Luke’s Gospel with its ten meals and eucharistic overtones ends with a three-part description of the Resurrection. The first story recounts two visits to the tomb, one by women and one by Peter. The second story is the Emmaus story, and the last story is the final meal with the community in Jerusalem. All three take place on the same day—“day one of the week” recalling the first day of creation in Genesis. Because of the resurrection of Jesus Christ, we are in a new creation! But the disciples on the road to Emmaus are despondent and hopeless.
A Stranger comes along, but the eyes of the two disciples were “prevented” from recognizing him as the Risen Lord. They bemoaned in verbal irony that this was already “the third day,” a phrase used in the early Church for the day of resurrection. The two had “little sense” because they couldn’t accept the passion and death. So Jesus led them in reflecting on all the Scripture said about the Messiah.

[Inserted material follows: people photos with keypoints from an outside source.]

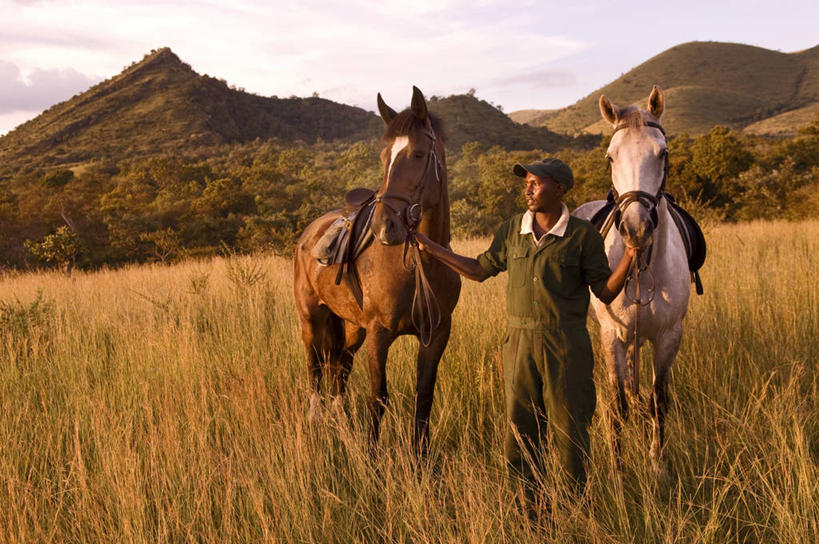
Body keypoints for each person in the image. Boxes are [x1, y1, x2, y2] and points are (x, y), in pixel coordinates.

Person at [415, 157, 636, 498]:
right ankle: (529, 512)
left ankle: (575, 509)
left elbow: (604, 291)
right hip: (517, 345)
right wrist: (431, 248)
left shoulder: (582, 236)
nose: (528, 188)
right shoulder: (511, 231)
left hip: (566, 345)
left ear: (560, 189)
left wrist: (631, 256)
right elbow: (478, 269)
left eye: (537, 182)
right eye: (526, 182)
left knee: (570, 430)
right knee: (520, 432)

The two asked Jesus to “stay with us,” a phrase meaning to dwell—the same word used many times in previous stories such as the visit of Mary to Elizabeth. Then the roles are reversed as Jesus becomes the host. Jesus takes, blesses, breaks, and gives bread; and the two recognize Jesus in these four eucharistic actions.
Are we Christians ready to break bread with the stranger, whoever he or she may be? Do we recognize Jesus Christ in the assembly with whom we worship?